__PROBLEM 1__:
Recast the stored data entries as a Markdown table with the columns Row and Line, covering everything from the line containing "interrogative weight on" down to the line containing "out: 0.1 MPa", both included. Omit blank lines and leave the pictures out of the answer.

__SELECTED EXCERPT__:
▼▼▼

We end up with dozens of business model descriptors because we attempt to label how a business model creates, delivers, and captures value. For instance, the difference between SaaS, enterprise, and open-source business models is how they deliver and capture value. One could implement a freemium or trial-based pricing model even within a SaaS business model. Trying to create a list of business model types gets complex pretty fast.

Instead, I will take a different approach — categorizing business model types by the number of actors (or customer segments) in the model. When you view business models this way, three business model archetypes emerge:

  1. Direct,
  2. Multisided, and
  3. Marketplaces.

1. Direct Business Models

Direct business models are the most basic and widespread type of business model. They are one-actor models where your users become your customers.

A coffee shop is a simple example.

The coffee shop attracts visitors to its storefront by its ambiance and promise of great drinks. When a visitor, now a user of the coffee shop, purchases a drink, they become a customer, and some of this value is captured back as money.

As long as the coffee shop creates more value (even perceived) for its customers than it captures back, it creates a happy customer and has a compelling value proposition. And as long as the coffee shop can capture back more value than it costs to deliver this value, it has a sustainable business model.

In a direct business model, monetizable value is extracted directly from your users, who become your paying customers, which is simply the net revenue realized over the life of the customer.

Traction in a direct business model is the rate at which you turn nonpaying users into paying customers.

Other examples of one-actor direct business models are:

  • Retail
  • Software as a service (SaaS)
  • Mobile apps
  • Physical goods
  • Hardware
  • Services

2. Multisided Models

Unlike a direct business model where your users become your customers, a multisided business is a multi-actor model where your users and customers are different actors (or segments).

In a multisided model, the goal is still to create, deliver, and capture value from users, but that value is monetized through different customers. Users typically don’t pay for usage of your product with a monetary currency but with a derivative currency. When compounded across enough users, this derivative currency represents a derivative asset that your customers pay to acquire.

Let’s look at some examples that will make this more concrete:

Ad-Based Business Models

Products like Facebook, Google, Twitter, and YouTube fall under this group of business models. We’ll use Facebook as an example. Facebook creates and delivers value to its users through its social network—but doesn’t charge its users directly. It still captures some of this value back, albeit through a derivative currency (user attention, in this case).

Facebook then trades this derivative currency on a secondary market of advertisers (its customers), who pay to reach these users.

We can describe the same business model with Google’s search engine business, substituting its search engine for Facebook’s social network. In both these examples, the derivative currency is attention, which is monetized by converting attention (from users) into impressions and/or clicks for advertisers (their customers). This conversion of the key monetizable user activity into actual revenue is the derivative currency exchange rate. For ad-based businesses, this is typically described as CPM (cost per thousand impressions), CPC (cost per click), or CPA (cost per acquisition).

▲▲▲

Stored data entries
▼▼▼

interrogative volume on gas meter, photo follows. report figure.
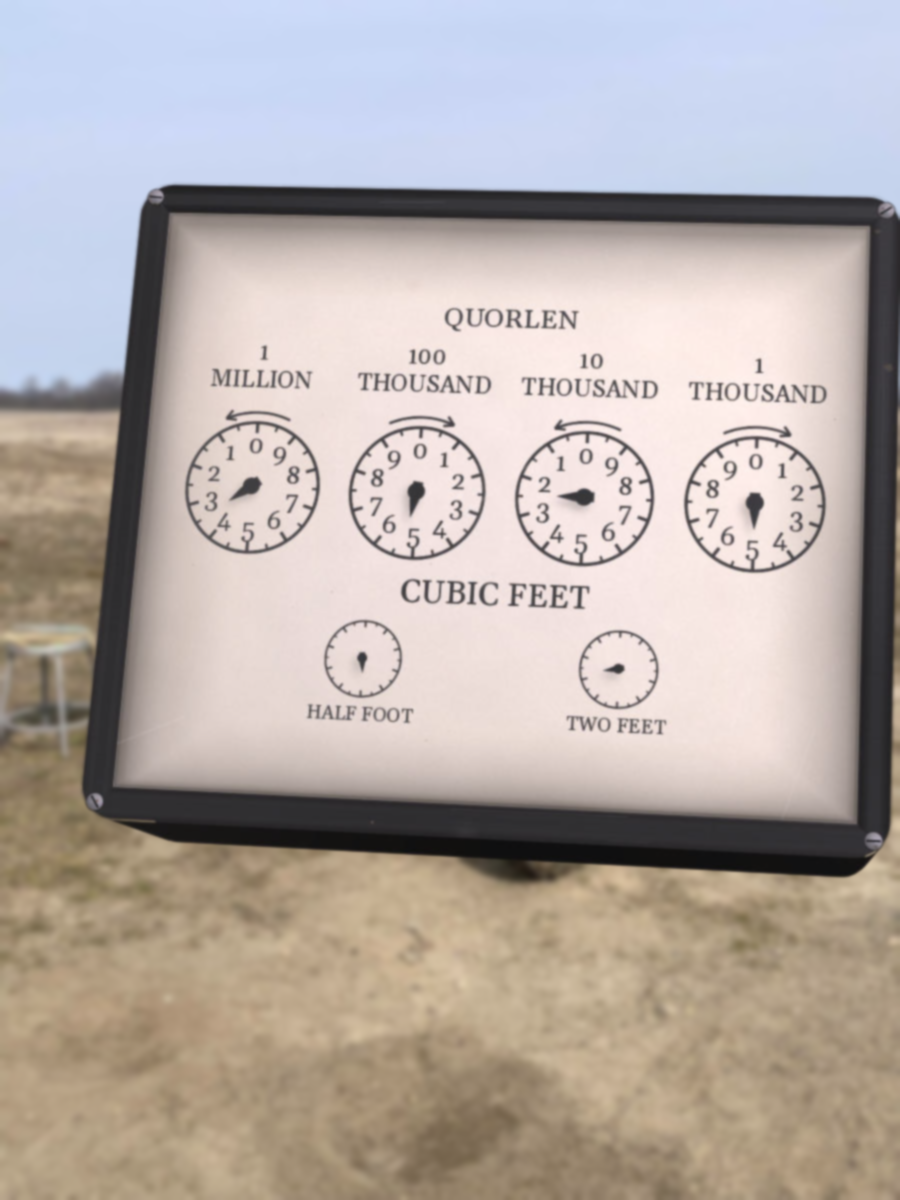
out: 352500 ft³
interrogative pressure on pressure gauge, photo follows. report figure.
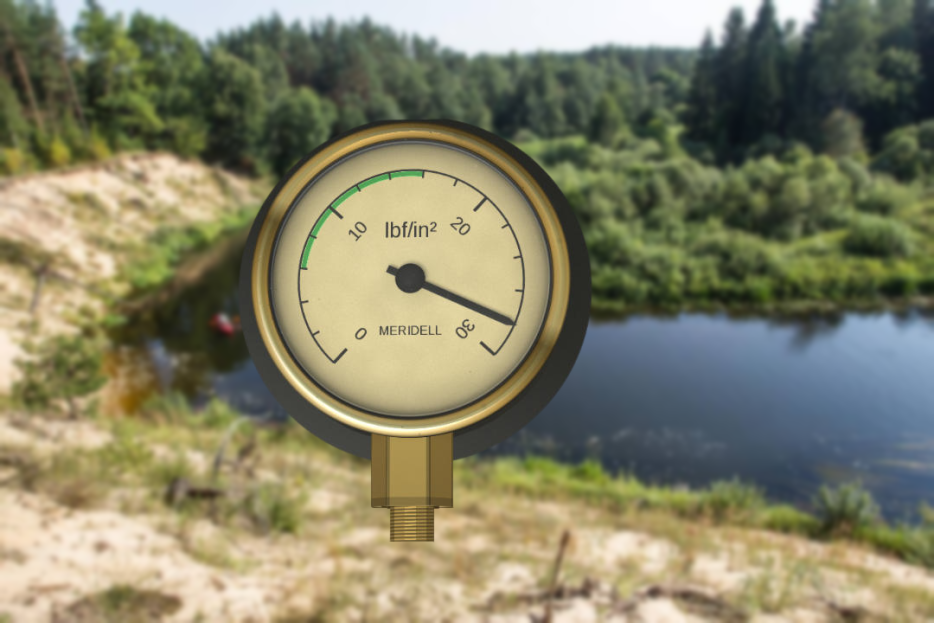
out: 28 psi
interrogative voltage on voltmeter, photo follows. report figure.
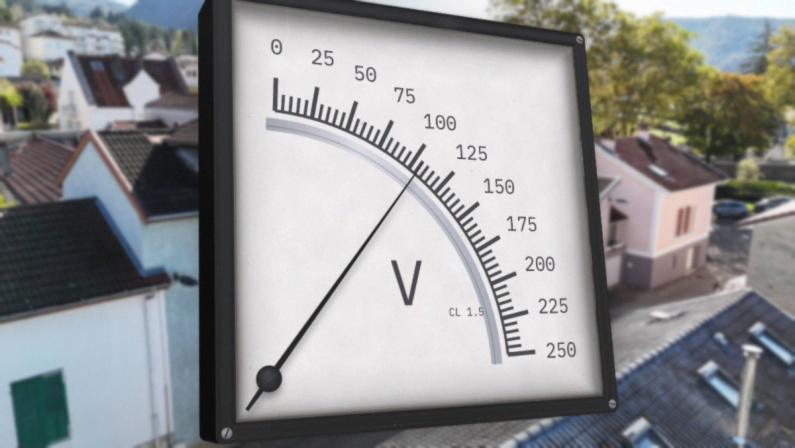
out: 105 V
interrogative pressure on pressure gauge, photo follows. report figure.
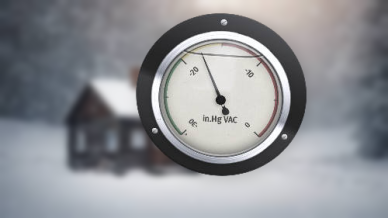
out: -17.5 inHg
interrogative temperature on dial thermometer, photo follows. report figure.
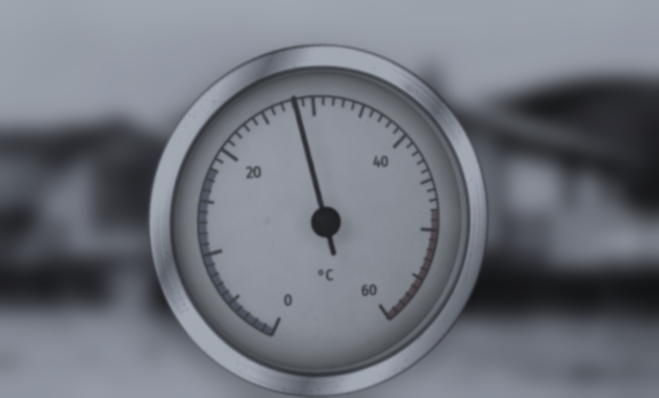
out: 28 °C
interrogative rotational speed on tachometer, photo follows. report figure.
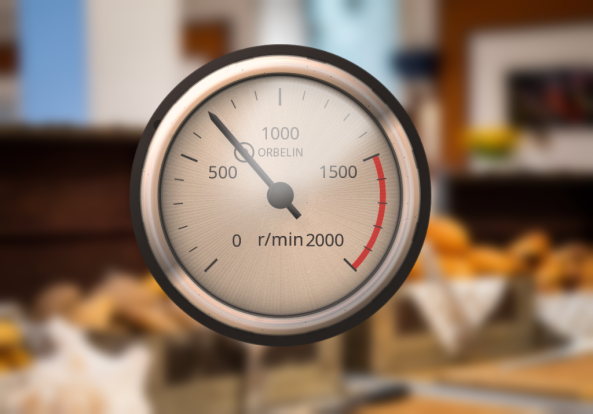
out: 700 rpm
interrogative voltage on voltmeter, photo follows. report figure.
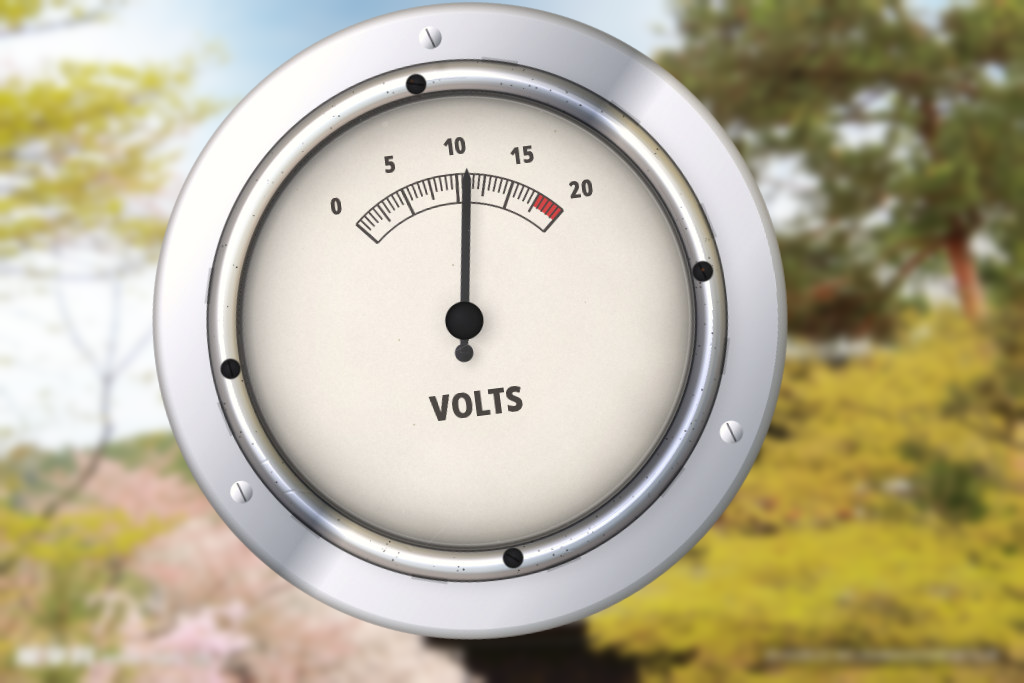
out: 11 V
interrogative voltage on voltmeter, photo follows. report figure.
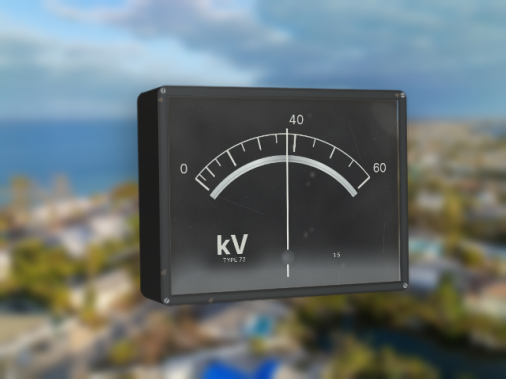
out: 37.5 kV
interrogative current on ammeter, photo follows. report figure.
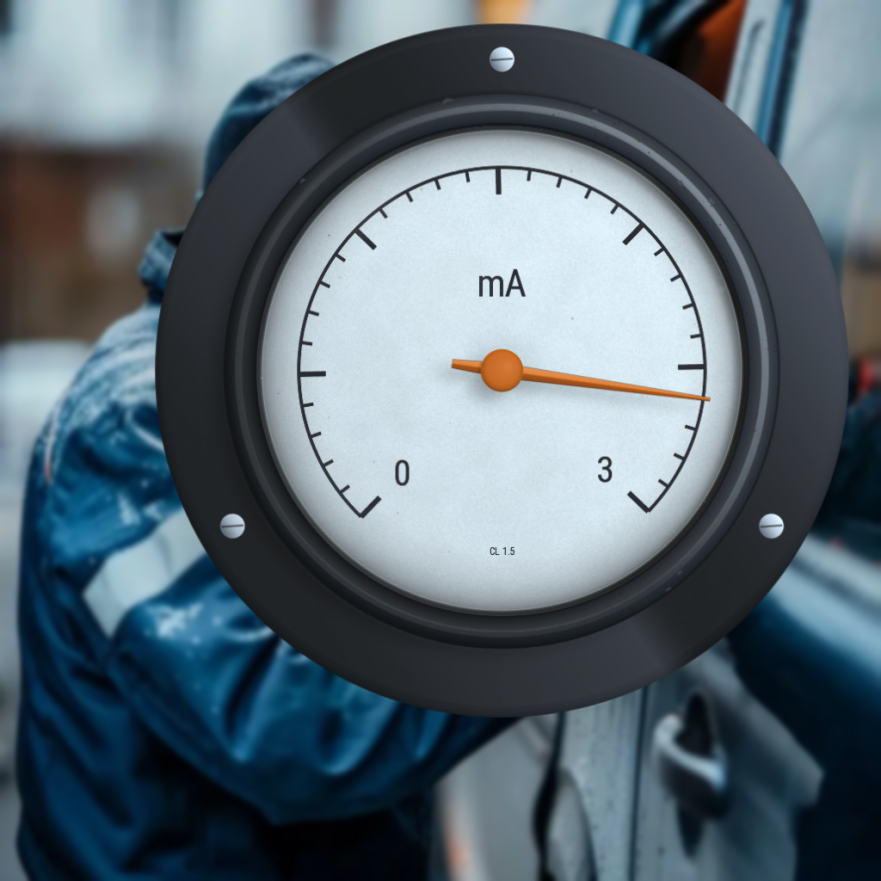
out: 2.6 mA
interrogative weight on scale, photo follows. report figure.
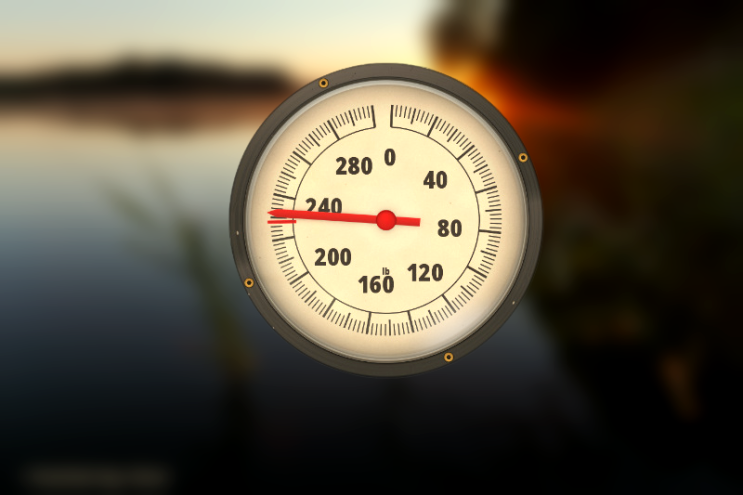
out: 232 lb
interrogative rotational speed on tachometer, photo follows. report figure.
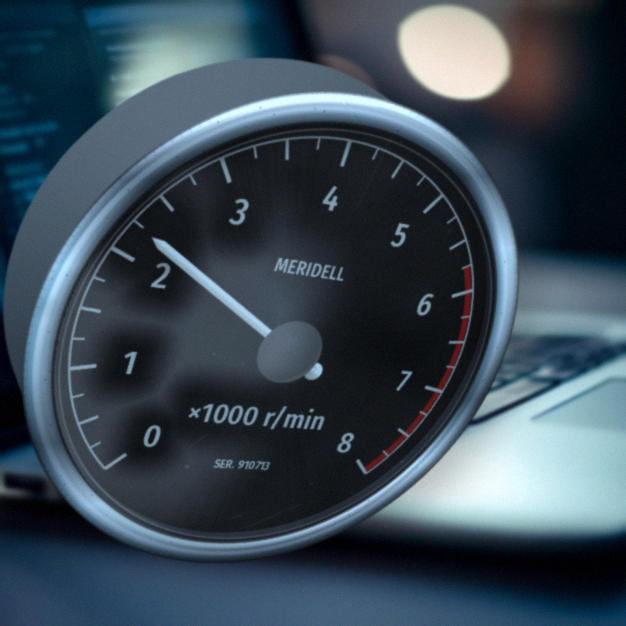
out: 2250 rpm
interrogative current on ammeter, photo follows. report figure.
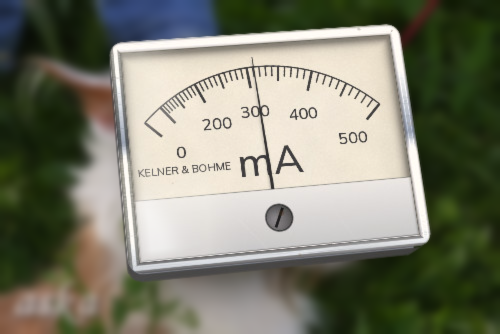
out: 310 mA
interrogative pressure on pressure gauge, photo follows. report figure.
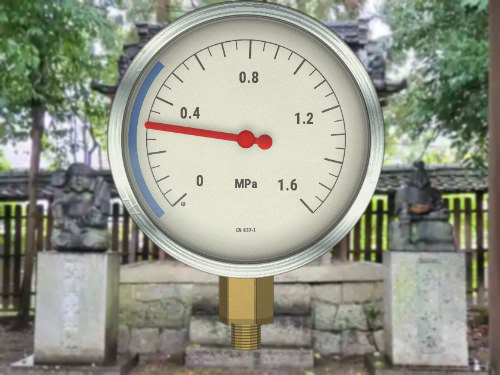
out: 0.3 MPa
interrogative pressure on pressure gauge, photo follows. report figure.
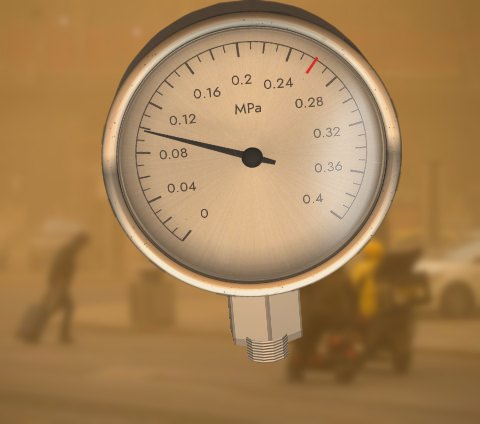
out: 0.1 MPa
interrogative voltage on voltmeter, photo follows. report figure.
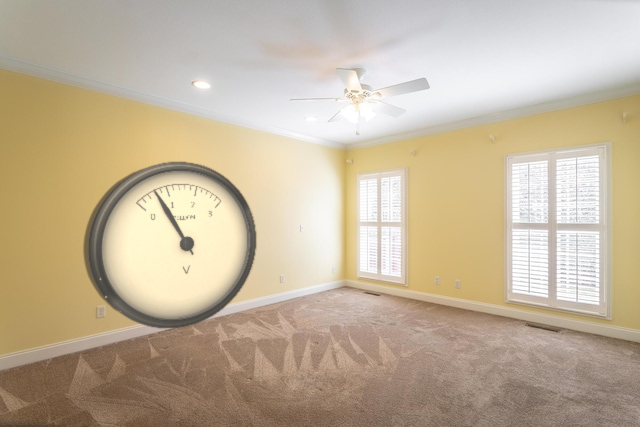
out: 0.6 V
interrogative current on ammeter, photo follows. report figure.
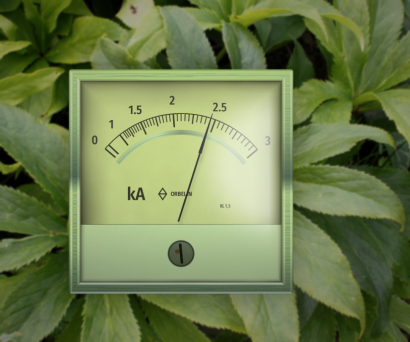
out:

▲▲▲

__PROBLEM 2__:
According to the business model excerpt, which three archetypes emerge when business models are categorized by the number of actors?

__ANSWER AREA 1__:
| Row | Line |
|---|---|
| 1 | interrogative weight on scale, photo follows. report figure. |
| 2 | out: 232 lb |
| 3 | interrogative rotational speed on tachometer, photo follows. report figure. |
| 4 | out: 2250 rpm |
| 5 | interrogative current on ammeter, photo follows. report figure. |
| 6 | out: 310 mA |
| 7 | interrogative pressure on pressure gauge, photo follows. report figure. |
| 8 | out: 0.3 MPa |
| 9 | interrogative pressure on pressure gauge, photo follows. report figure. |
| 10 | out: 0.1 MPa |

__ANSWER AREA 2__:
Direct, multisided, and marketplaces.